[Keypoint correspondence data]
►
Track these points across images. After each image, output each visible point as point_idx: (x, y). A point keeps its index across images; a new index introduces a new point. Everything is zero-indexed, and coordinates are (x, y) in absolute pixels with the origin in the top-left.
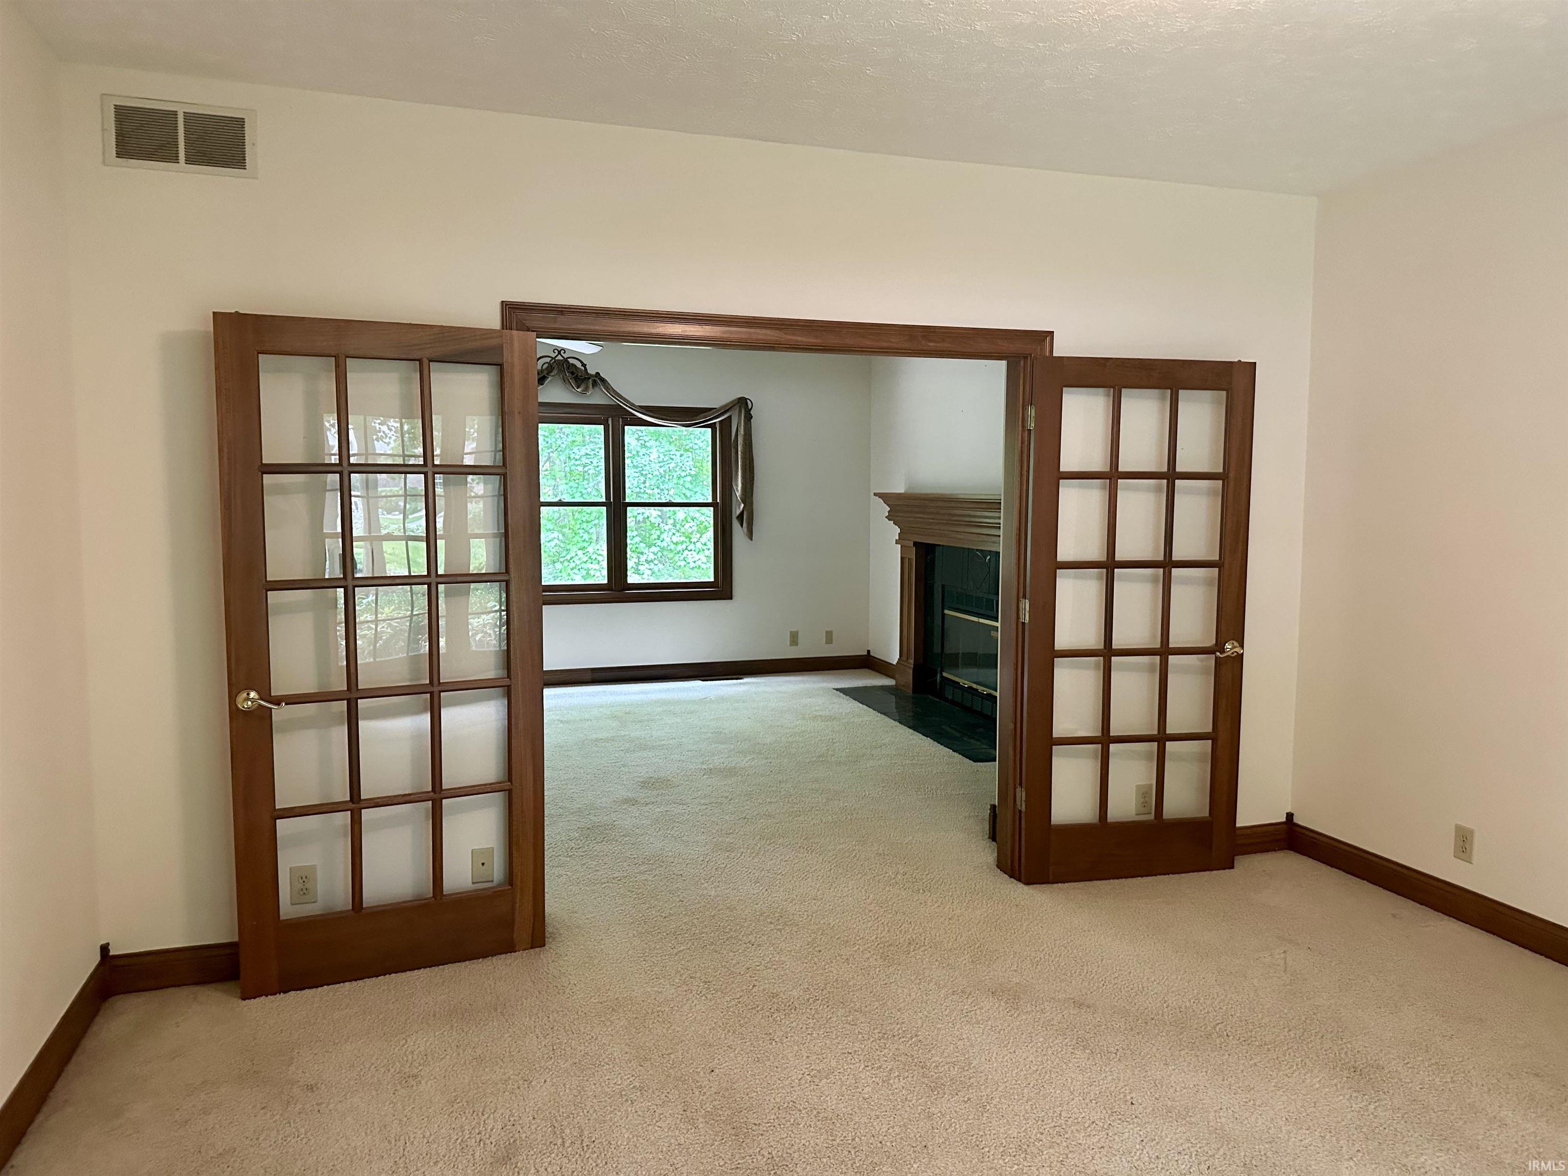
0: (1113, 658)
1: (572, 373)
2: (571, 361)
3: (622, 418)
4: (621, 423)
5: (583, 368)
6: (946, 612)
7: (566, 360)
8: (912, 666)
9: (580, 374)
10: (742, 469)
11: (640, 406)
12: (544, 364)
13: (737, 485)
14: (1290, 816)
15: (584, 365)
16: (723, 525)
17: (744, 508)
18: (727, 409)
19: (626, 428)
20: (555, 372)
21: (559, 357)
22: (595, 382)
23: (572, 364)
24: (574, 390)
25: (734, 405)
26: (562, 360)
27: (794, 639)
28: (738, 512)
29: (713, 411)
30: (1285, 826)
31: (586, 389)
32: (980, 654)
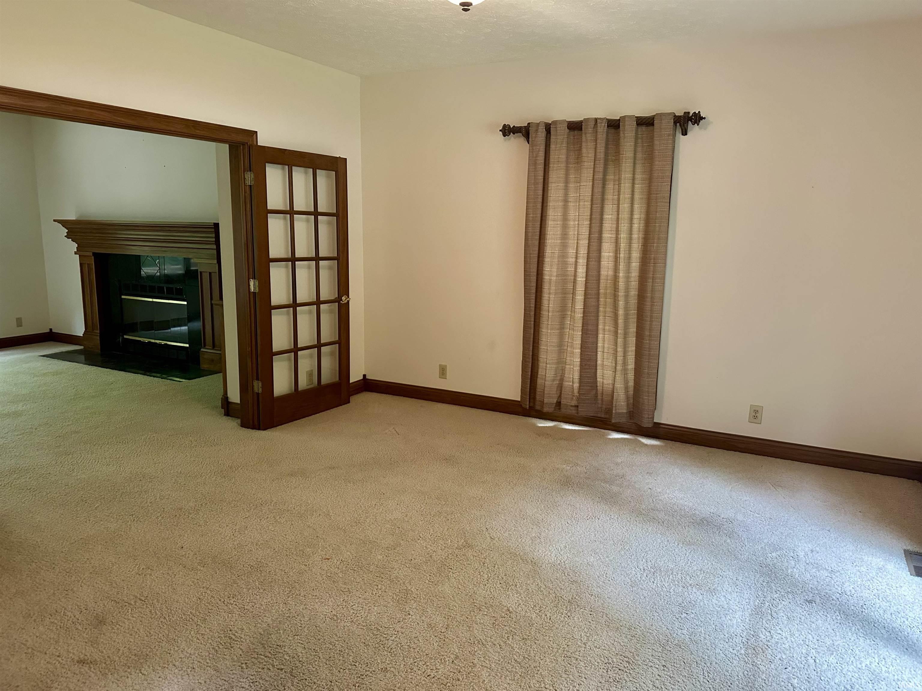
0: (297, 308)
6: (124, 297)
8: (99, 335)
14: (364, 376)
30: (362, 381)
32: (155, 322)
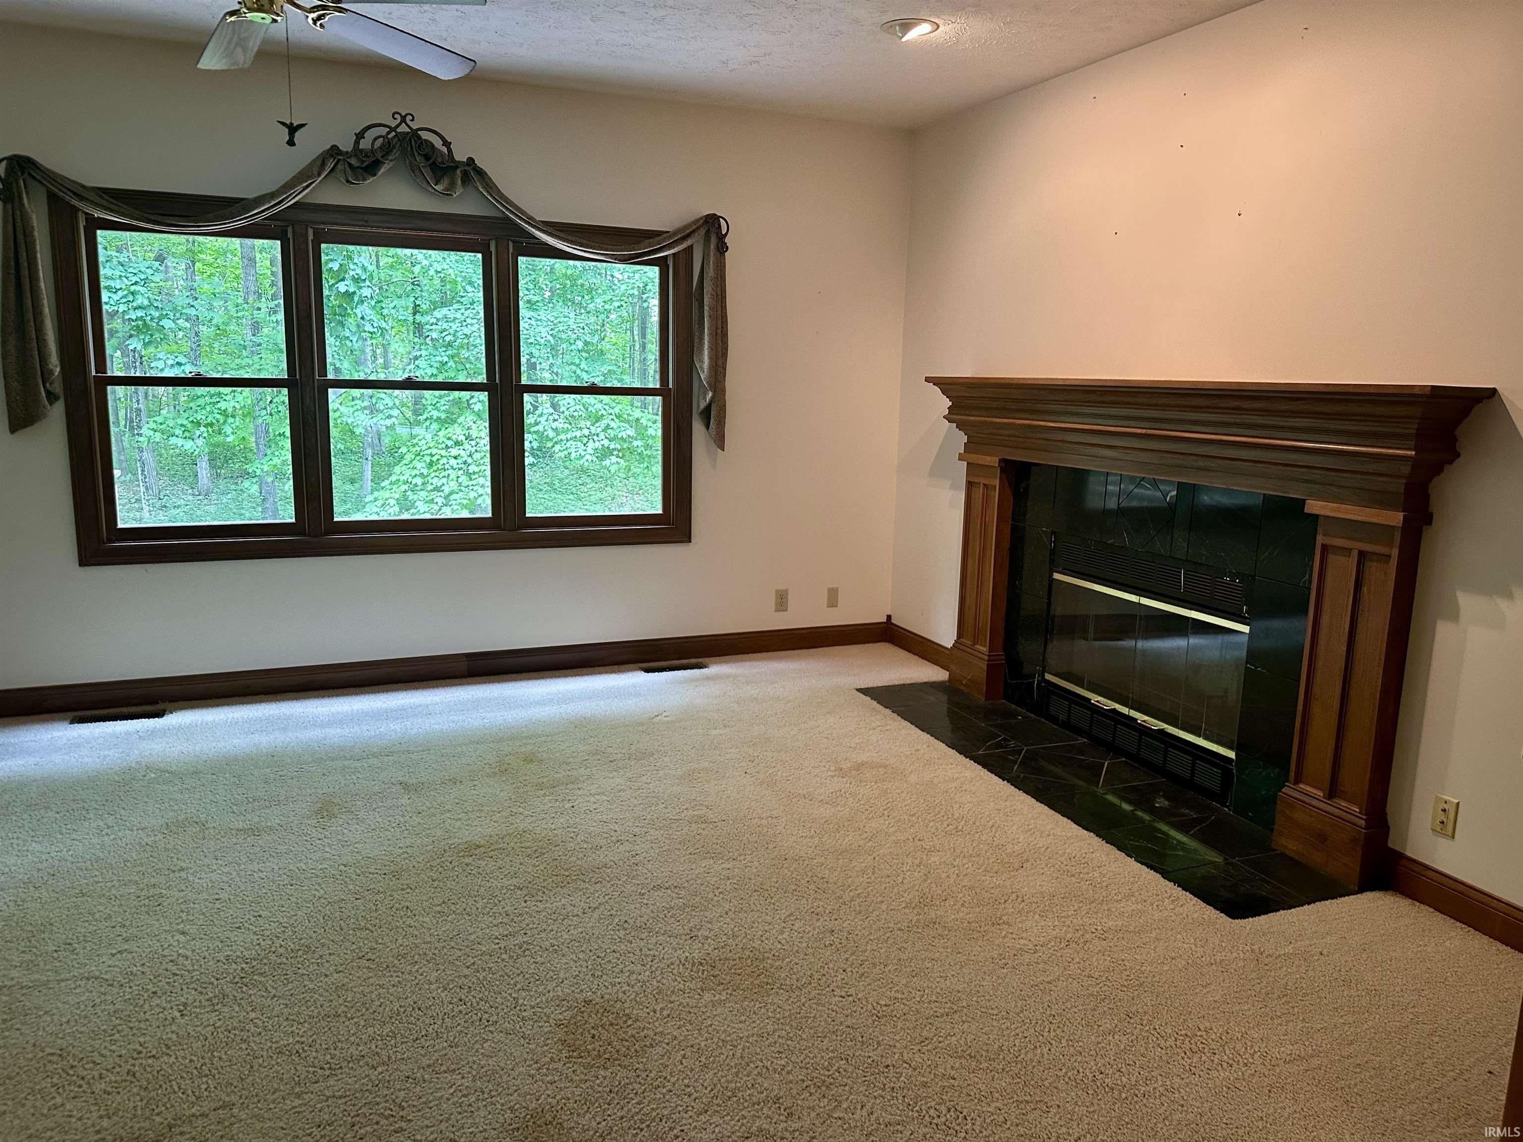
◄
> Work task
These entries are to be printed again word for word, except for the pictures.

> Your solution
Track these points across images. After each image, output each visible point as point_idx: (x, y). A point keeps its index across images; a new index introduces a new point. Everything is zero-indexed, and coordinates are (x, y) in absolute pixels with the origin in the top-left.
0: (1113, 658)
1: (572, 373)
2: (571, 361)
3: (622, 418)
4: (621, 423)
5: (583, 368)
6: (946, 612)
7: (566, 360)
8: (912, 666)
9: (580, 374)
10: (742, 469)
11: (640, 406)
12: (544, 364)
13: (737, 485)
14: (1290, 816)
15: (584, 365)
16: (723, 525)
17: (744, 508)
18: (727, 409)
19: (626, 428)
20: (555, 372)
21: (559, 357)
22: (595, 382)
23: (572, 364)
24: (574, 390)
25: (734, 405)
26: (562, 360)
27: (794, 639)
28: (738, 512)
29: (713, 411)
30: (1285, 826)
31: (586, 389)
32: (980, 654)
0: (297, 308)
6: (124, 297)
8: (99, 335)
14: (364, 376)
30: (362, 381)
32: (155, 322)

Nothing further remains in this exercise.